The city previously provided “notice of its liens” to the Treasurer’s office. Accordingly, the city requested that “the minimum bid” established on each of those particular properties include “all taxes, abatement costs, penalties, interest, costs, and amounts owed” to the City of Chickasha.

Subsequently several unclaimed properties were deeded to the city “because of liens we had attached” for events such as mowing weeds, Mayor Zach Grayson said. Now the city will put all of those properties up for sale, he said.

“If we sell them, hopefully we’ll recoup whatever amount we’ve spent on those lots and we’ll wipe the liens off our books,” Grayson said. In addition, “Maybe the buyer will renovate the property and get it back on the tax rolls.”

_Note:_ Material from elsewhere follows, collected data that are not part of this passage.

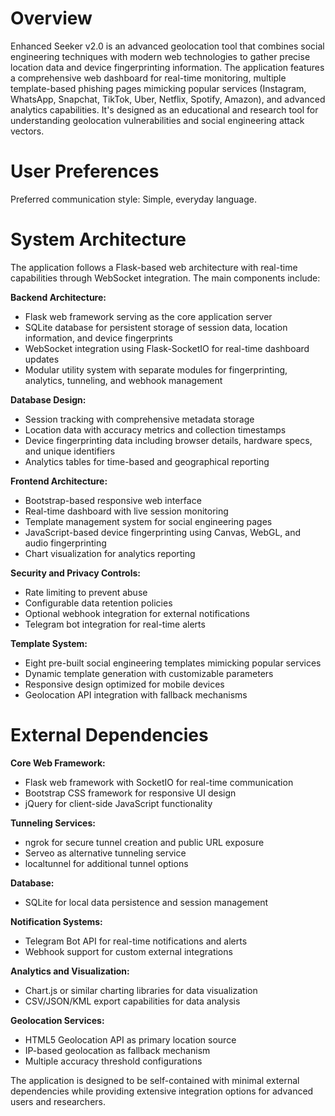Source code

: # Overview

Enhanced Seeker v2.0 is an advanced geolocation tool that combines social engineering techniques with modern web technologies to gather precise location data and device fingerprinting information. The application features a comprehensive web dashboard for real-time monitoring, multiple template-based phishing pages mimicking popular services (Instagram, WhatsApp, Snapchat, TikTok, Uber, Netflix, Spotify, Amazon), and advanced analytics capabilities. It's designed as an educational and research tool for understanding geolocation vulnerabilities and social engineering attack vectors.

# User Preferences

Preferred communication style: Simple, everyday language.

# System Architecture

The application follows a Flask-based web architecture with real-time capabilities through WebSocket integration. The main components include:

**Backend Architecture:**
- Flask web framework serving as the core application server
- SQLite database for persistent storage of session data, location information, and device fingerprints
- WebSocket integration using Flask-SocketIO for real-time dashboard updates
- Modular utility system with separate modules for fingerprinting, analytics, tunneling, and webhook management

**Database Design:**
- Session tracking with comprehensive metadata storage
- Location data with accuracy metrics and collection timestamps  
- Device fingerprinting data including browser details, hardware specs, and unique identifiers
- Analytics tables for time-based and geographical reporting

**Frontend Architecture:**
- Bootstrap-based responsive web interface
- Real-time dashboard with live session monitoring
- Template management system for social engineering pages
- JavaScript-based device fingerprinting using Canvas, WebGL, and audio fingerprinting
- Chart visualization for analytics reporting

**Security and Privacy Controls:**
- Rate limiting to prevent abuse
- Configurable data retention policies
- Optional webhook integration for external notifications
- Telegram bot integration for real-time alerts

**Template System:**
- Eight pre-built social engineering templates mimicking popular services
- Dynamic template generation with customizable parameters
- Responsive design optimized for mobile devices
- Geolocation API integration with fallback mechanisms

# External Dependencies

**Core Web Framework:**
- Flask web framework with SocketIO for real-time communication
- Bootstrap CSS framework for responsive UI design
- jQuery for client-side JavaScript functionality

**Tunneling Services:**
- ngrok for secure tunnel creation and public URL exposure
- Serveo as alternative tunneling service
- localtunnel for additional tunnel options

**Database:**
- SQLite for local data persistence and session management

**Notification Systems:**
- Telegram Bot API for real-time notifications and alerts
- Webhook support for custom external integrations

**Analytics and Visualization:**
- Chart.js or similar charting libraries for data visualization
- CSV/JSON/KML export capabilities for data analysis

**Geolocation Services:**
- HTML5 Geolocation API as primary location source
- IP-based geolocation as fallback mechanism
- Multiple accuracy threshold configurations

The application is designed to be self-contained with minimal external dependencies while providing extensive integration options for advanced users and researchers.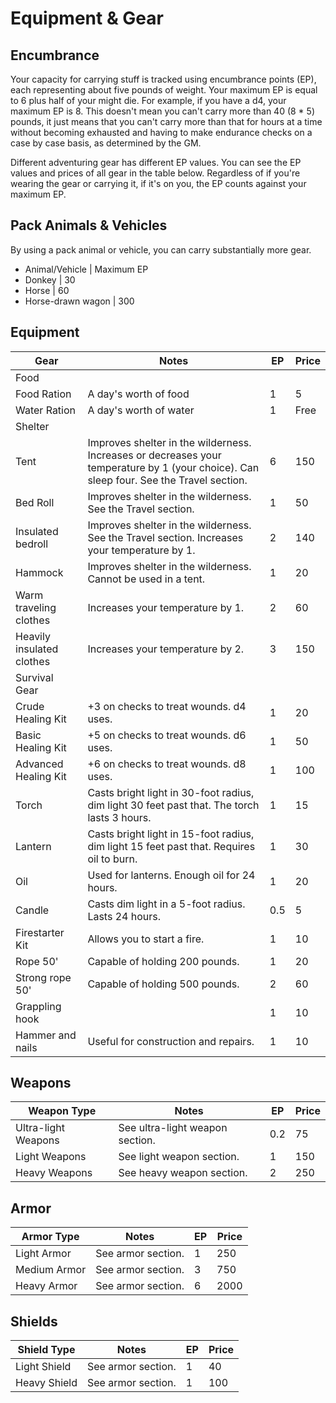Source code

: # Equipment & Gear

## Encumbrance

Your capacity for carrying stuff is tracked using encumbrance points (EP), each representing about five pounds of weight. Your maximum EP is equal to 6 plus half of your might die. For example, if you have a d4, your maximum EP is 8. This doesn't mean you can't carry more than 40 (8 \* 5) pounds, it just means that you can't carry more than that for hours at a time without becoming exhausted and having to make endurance checks on a case by case basis, as determined by the GM.

Different adventuring gear has different EP values. You can see the EP values and prices of all gear in the table below. Regardless of if you're wearing the gear or carrying it, if it's on you, the EP counts against your maximum EP.

## Pack Animals & Vehicles

By using a pack animal or vehicle, you can carry substantially more gear.

- Animal/Vehicle | Maximum EP
- Donkey | 30
- Horse | 60
- Horse-drawn wagon | 300

## Equipment

| Gear                      | Notes                                                                                                                                   | EP  | Price |
| ------------------------- | --------------------------------------------------------------------------------------------------------------------------------------- | --- | ----- |
| Food                      |                                                                                                                                         |     |       |
| Food Ration               | A day's worth of food                                                                                                                   | 1   | 5     |
| Water Ration              | A day's worth of water                                                                                                                  | 1   | Free  |
| Shelter                   |                                                                                                                                         |     |       |
| Tent                      | Improves shelter in the wilderness. Increases or decreases your temperature by 1 (your choice). Can sleep four. See the Travel section. | 6   | 150   |
| Bed Roll                  | Improves shelter in the wilderness. See the Travel section.                                                                             | 1   | 50    |
| Insulated bedroll         | Improves shelter in the wilderness. See the Travel section. Increases your temperature by 1.                                            | 2   | 140   |
| Hammock                   | Improves shelter in the wilderness. Cannot be used in a tent.                                                                           | 1   | 20    |
| Warm traveling clothes    | Increases your temperature by 1.                                                                                                        | 2   | 60    |
| Heavily insulated clothes | Increases your temperature by 2.                                                                                                        | 3   | 150   |
| Survival Gear             |                                                                                                                                         |     |       |
| Crude Healing Kit         | +3 on checks to treat wounds. d4 uses.                                                                                                  | 1   | 20    |
| Basic Healing Kit         | +5 on checks to treat wounds. d6 uses.                                                                                                  | 1   | 50    |
| Advanced Healing Kit      | +6 on checks to treat wounds. d8 uses.                                                                                                  | 1   | 100   |
| Torch                     | Casts bright light in 30-foot radius, dim light 30 feet past that. The torch lasts 3 hours.                                             | 1   | 15    |
| Lantern                   | Casts bright light in 15-foot radius, dim light 15 feet past that. Requires oil to burn.                                                | 1   | 30    |
| Oil                       | Used for lanterns. Enough oil for 24 hours.                                                                                             | 1   | 20    |
| Candle                    | Casts dim light in a 5-foot radius. Lasts 24 hours.                                                                                     | 0.5 | 5     |
| Firestarter Kit           | Allows you to start a fire.                                                                                                             | 1   | 10    |
| Rope 50'                  | Capable of holding 200 pounds.                                                                                                          | 1   | 20    |
| Strong rope 50'           | Capable of holding 500 pounds.                                                                                                          | 2   | 60    |
| Grappling hook            |                                                                                                                                         | 1   | 10    |
| Hammer and nails          | Useful for construction and repairs.                                                                                                    | 1   | 10    |

## Weapons

| Weapon Type         | Notes                           | EP  | Price |
| ------------------- | ------------------------------- | --- | ----- |
| Ultra-light Weapons | See ultra-light weapon section. | 0.2 | 75    |
| Light Weapons       | See light weapon section.       | 1   | 150   |
| Heavy Weapons       | See heavy weapon section.       | 2   | 250   |

## Armor

| Armor Type   | Notes              | EP  | Price |
| ------------ | ------------------ | --- | ----- |
| Light Armor  | See armor section. | 1   | 250   |
| Medium Armor | See armor section. | 3   | 750   |
| Heavy Armor  | See armor section. | 6   | 2000  |

## Shields

| Shield Type  | Notes              | EP  | Price |
| ------------ | ------------------ | --- | ----- |
| Light Shield | See armor section. | 1   | 40    |
| Heavy Shield | See armor section. | 1   | 100   |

The fair market value of each property is less than $25,000, according to a resolution the City Council approved.

The council “finds that such properties are not needed for municipal purposes” and are “surplus to the needs of the City,” according to a resolution the council adopted.

Consequently, the lots will be “offered for sale at public auction in order to return the properties to productive use, encourage redevelopment, and recover a portion of the public funds expended in connection with nuisance abatement and related municipal activities,” the resolution explains.

City Manager Jim Crosby was authorized to schedule a public auction of the taxdelinquent lots.